• TEXT PROVIDED:

..........

It was on this sufic understanding that Ibn al-'Arabi conceived, or more correctly, perceived that the correct language for understanding the cosmos was not mathematics but linguistics, that the only understanding of the universal possibility was one which bonded the slave into the cosmic process. Allah, glory be to Him, in Qur'an, referring to the human self, states: 'The creation of the worlds is greater, if you only knew.' (40.57) Put in crude modern language he considered a cosmology or a cosmogony more important than an astronomy. What he is recognising is that the cosmic heavens are heavens, therefore they are an unseen immediate reality as well as a distant perceived reality. While the miserable Christian philosopher, Pascal, said that the infinite spaces of the heavens frightened him, the radiant sufic master understood that fear belonged to Allah, for his creation of the worlds, and not to the worlds themselves. In his vision, all the worlds are harmonic in the Pythagorean sense but are shot through with meanings of the one who perceives them. Thus the first stage of the journey of the seeker is to internalise the total cosmic phenomenon inside himself.

'Abdalqadir al-Jilani, may Allah be pleased with him, said: 'Here is a strange thing. The boat within the ocean! Look! The ocean is within the boat!' False mysticism tries to eliminate the self. The path of Tawhid is this, in the words of Moulay al-'Arabi ad-Darqawi: 'If the world disappears Allah has to appear'. In this matter the universe is before the self as mirror – whatever is in the self must appear in the universe. Thus the universe disappearing is both a swallowing up of the world and at the same time the vanishing of the perceiver. This is the door to the vanishing of the perceiving subject in the light of the Seer, of the only one who sees, Allah, glory be to Him.

..........

• TASKS TO CARRY OUT:
1 - Answer these from the passage on Ibn al-'Arabi above:
(a) What did Ibn al-'Arabi take to be the correct language for understanding the cosmos, rather than mathematics?
(b) What did Pascal say frightened him?
(c) Who is quoted as saying "If the world disappears Allah has to appear"?
2 - Please decide whether each statement agrees with the passage on Ibn al-'Arabi. Give yes or no, and quote the words that settle it.
(a) False mysticism tries to eliminate the self.
(b) The first stage of the seeker's journey is to turn away from the cosmos.
(c) The Qur'an verse quoted is marked 40.57.

..........

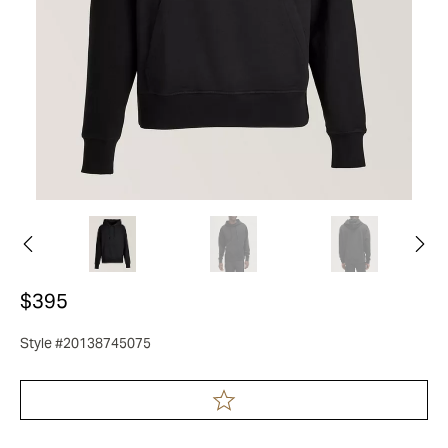
$395
Style #20138745075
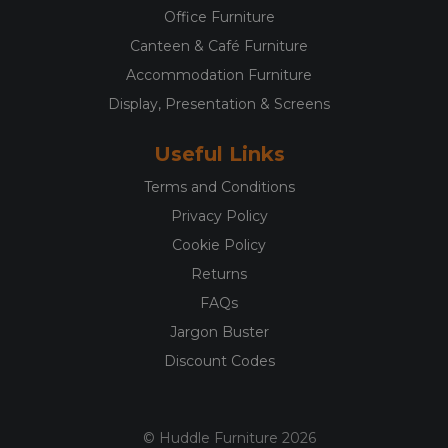
Office Furniture
Canteen & Café Furniture
Accommodation Furniture
Display, Presentation & Screens
Useful Links
Terms and Conditions
Privacy Policy
Cookie Policy
Returns
FAQs
Jargon Buster
Discount Codes
© Huddle Furniture 2026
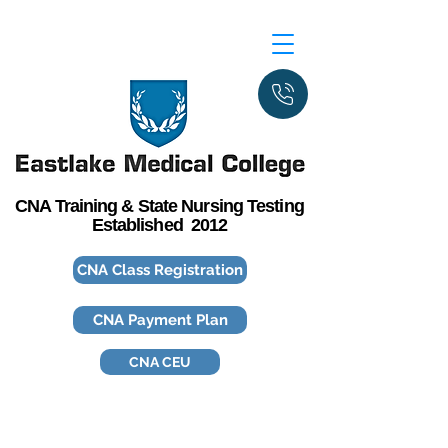
CNA Training & State Nursing Testing
Established 2012
CNA Class Registration
CNA Payment Plan
CNA CEU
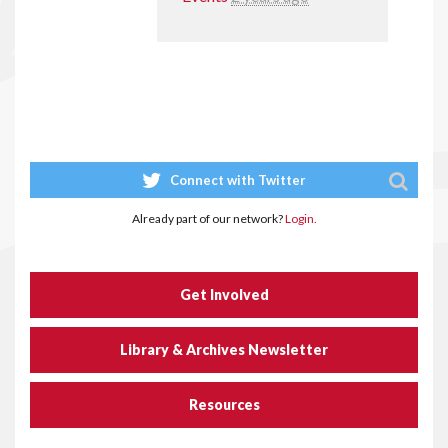
Connect with Twitter
Already part of our network?
Login.
Get Involved
Library & Archives Newsletter
Resources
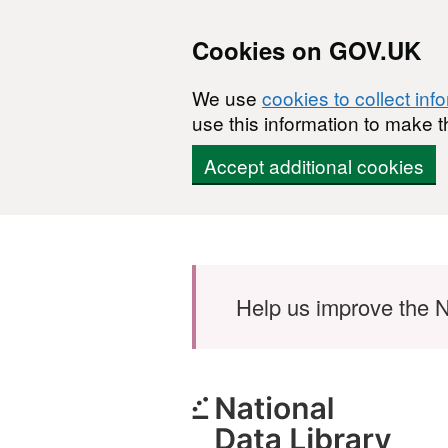
Cookies on GOV.UK
We use
cookies to collect inf
use this information to make t
Accept additional cookies
Skip to main content
Help us improve the N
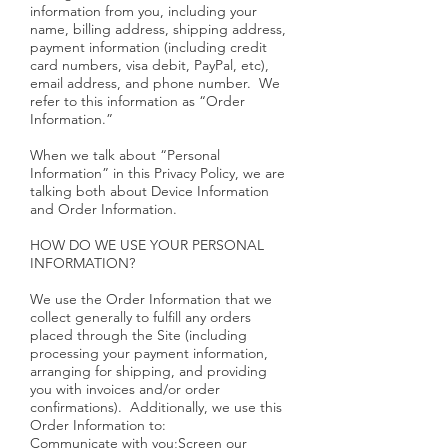
information from you, including your
name, billing address, shipping address,
payment information (including credit
card numbers, visa debit, PayPal, etc),
email address, and phone number. We
refer to this information as “Order
Information.”
When we talk about “Personal
Information” in this Privacy Policy, we are
talking both about Device Information
and Order Information.
HOW DO WE USE YOUR PERSONAL
INFORMATION?
We use the Order Information that we
collect generally to fulfill any orders
placed through the Site (including
processing your payment information,
arranging for shipping, and providing
you with invoices and/or order
confirmations). Additionally, we use this
Order Information to:
Communicate with you;Screen our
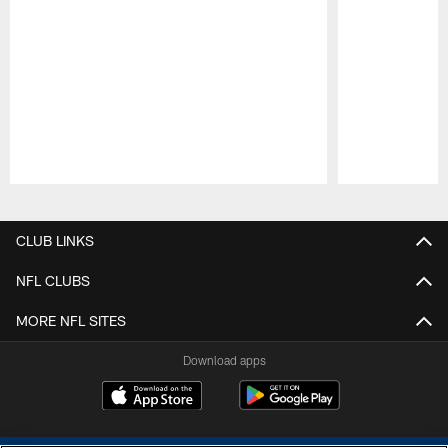
Pause
Play
CLUB LINKS
NFL CLUBS
MORE NFL SITES
Download apps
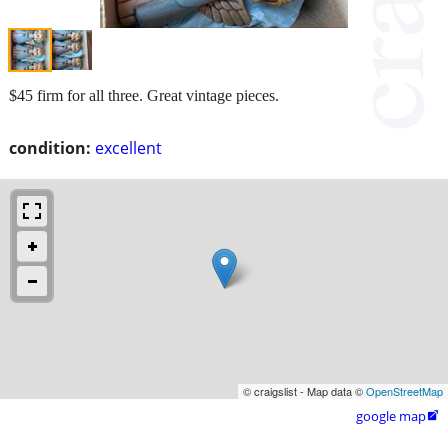
$45 firm for all three. Great vintage pieces.
condition:
excellent
© craigslist - Map data ©
OpenStreetMap
google map

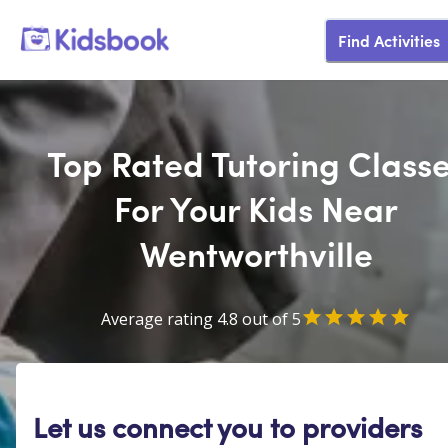
Find Activities
Top Rated Tutoring Class
For Your Kids Near
Wentworthville
Average rating 4.8 out of 5
Let us connect you to providers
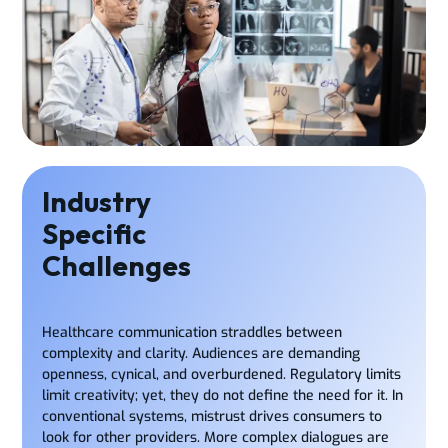
Industry
Specific
Challenges
Healthcare communication straddles between
complexity and clarity. Audiences are demanding
openness, cynical, and overburdened. Regulatory limits
limit creativity; yet, they do not define the need for it. In
conventional systems, mistrust drives consumers to
look for other providers. More complex dialogues are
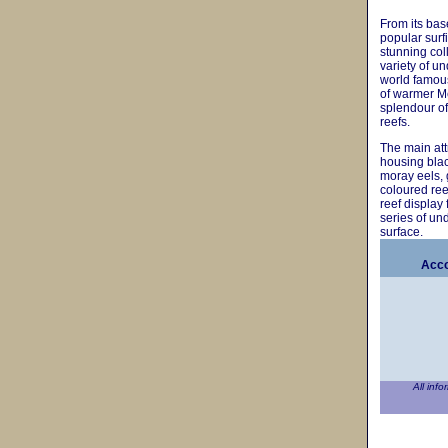
From its bas
popular surf
stunning col
variety of u
world famous
of warmer Me
splendour of
reefs.
The main attr
housing blac
moray eels, 
coloured reef
reef display
series of u
surface.
Acco
All info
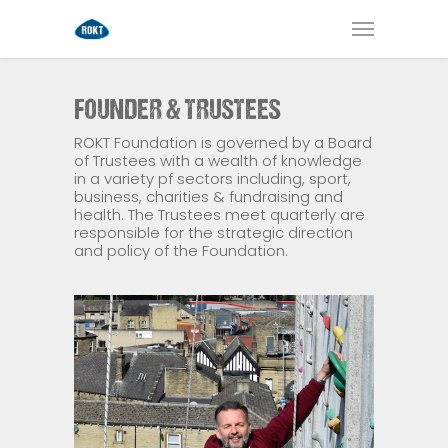
FOUNDER & TRUSTEES
ROKT Foundation is governed by a Board
of Trustees with a wealth of knowledge
in a variety pf sectors including, sport,
business, charities & fundraising and
health. The Trustees meet quarterly are
responsible for the strategic direction
and policy of the Foundation.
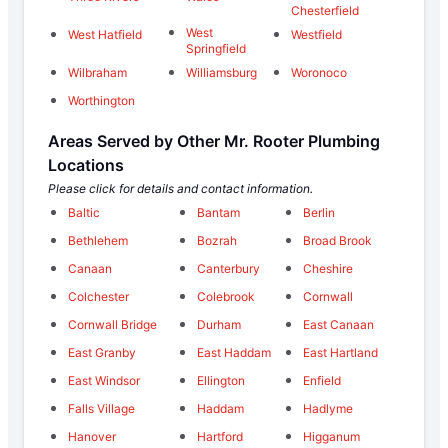
Chesterfield
West
West Hatfield
Westfield
Springfield
Wilbraham
Williamsburg
Woronoco
Worthington
Areas Served by Other Mr. Rooter Plumbing
Locations
Please click for details and contact information.
Baltic
Bantam
Berlin
Bethlehem
Bozrah
Broad Brook
Canaan
Canterbury
Cheshire
Colchester
Colebrook
Cornwall
Cornwall Bridge
Durham
East Canaan
East Granby
East Haddam
East Hartland
East Windsor
Ellington
Enfield
Falls Village
Haddam
Hadlyme
Hanover
Hartford
Higganum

..........

• SET OF ANSWERS:
1 -
(a) Linguistics.
(b) The infinite spaces of the heavens.
(c) Moulay al-'Arabi ad-Darqawi.

2 -
(a) Yes: "False mysticism tries to eliminate the self."
(b) No: "the first stage of the journey of the seeker is to internalise the total cosmic phenomenon inside himself."
(c) Yes: "'The creation of the worlds is greater, if you only knew.' (40.57)"